RPM (Noel Mengel, UQP, August)
Reviewer Jarrah Moore was impressed by Noel Mengel’s novel, set in 1984 in a small silo town in Queensland, about ‘a mismatched group of dreamers and cultural outcasts’. ‘What connects the characters is their shared obsession with music, and the same thing holds the book together,’ she writes. ‘This is a book with heart, delicate characterisation and a striking sense of place: the small-town world with its wide open spaces and narrow minds, and the vibrant music aficionados scene that springs up around the record store RPM come together in a way that is both idealised and deeply honest.’

Melbourne (Sophie Cunningham, NewSouth Books, August)
In nonfiction, bookseller Veronica Sullivan enjoyed the fourth in NewSouth Books’ series of popular histories of Australian capital cities: Sophie Cunningham’s Melbourne. ‘As a former editor of Melbourne-based literary journal Meanjin, Cunningham is uniquely qualified to dissect the city. She offers an intimate, nuanced perspective of Melbourne past, present and future. This is the Melbourne of Graham Kennedy, Helen Garner and Mick Gatto, but also of generations of artists, cyclists, Collingwood fans and the covert urban explorers known as the Cave Clan,’ writes Sullivan. ‘This book is lively and accessible, with a voice that is informative but not didactic, making it ideal both as an insiders’ guide for locals and an introduction for curious outsiders.’

A Small Book about Drugs (Lisa Pryor, A&U, August)
Portia Lindsay says A Small Book About Drugs by former Sydney Morning Herald columnist Lisa Pryor is ‘a persuasively written and thought-provoking essay that warrants serious consideration by young people, parents, politicians, law enforcement and the media’. It ‘offers a controversial perspective on recreational drug use, as discusses many aspects of the practice that are often taboo in mainstream debate,’ writes Lindsay.

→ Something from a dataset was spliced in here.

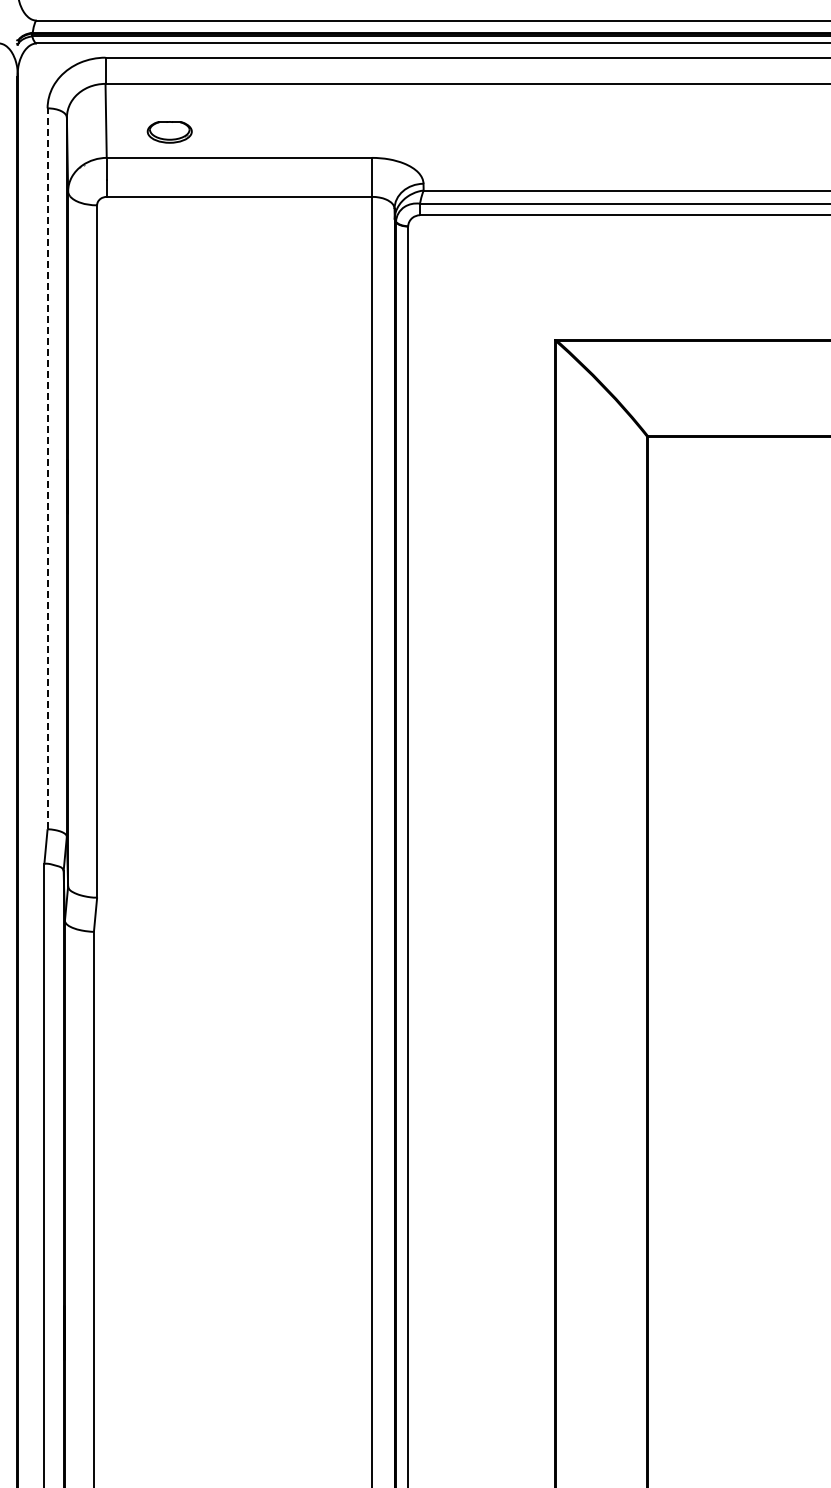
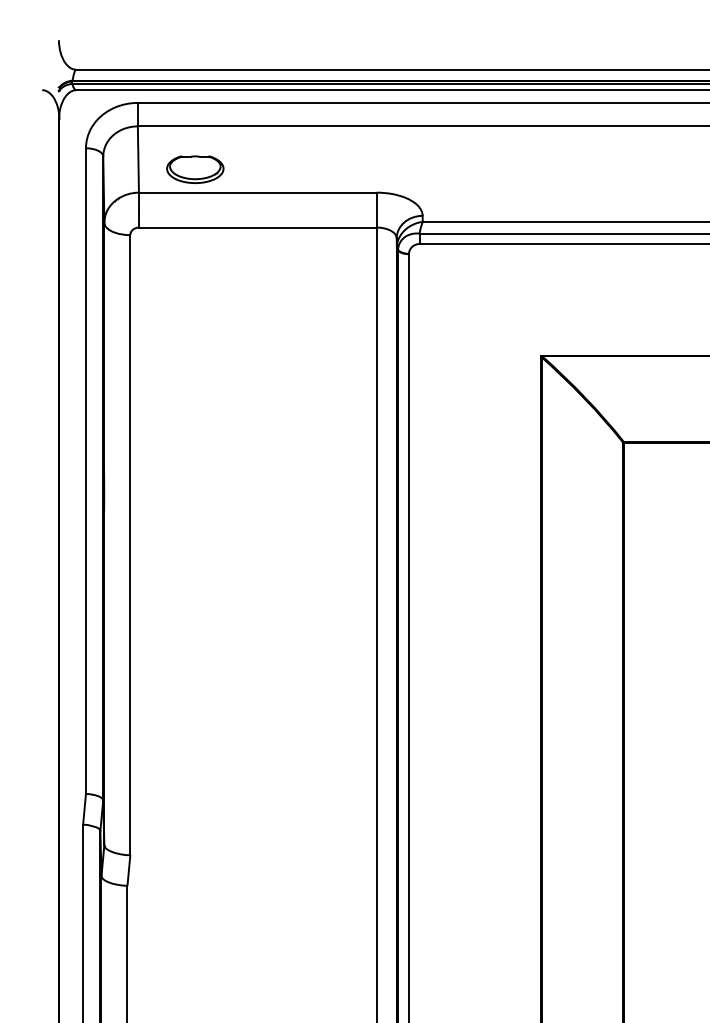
part: (169, 132) -> (195, 169), size x1.43
line: (47, 468) -> (85, 470), dashed -> solid

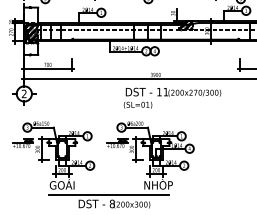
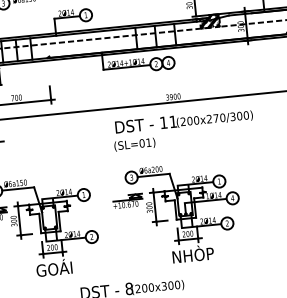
text: (172, 97) -> (183, 128), moved
line: (108, 195) -> (122, 277), removed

Violin Lessons (Arnold Zable, Text, August)
Lindsay also reviews Arnold Zable’s Violin Lessons in which ‘music in its many forms provides comfort, escape or nostalgia for a variety of trapped or displaced individuals—the Iraqi refugee reunited with his band, the Polish labourer enchanted by his music box, the Cambodian fisherman who serenades the river’. ‘This book is a wonderfully complex, sad and beautiful read,’ writes Lindsay.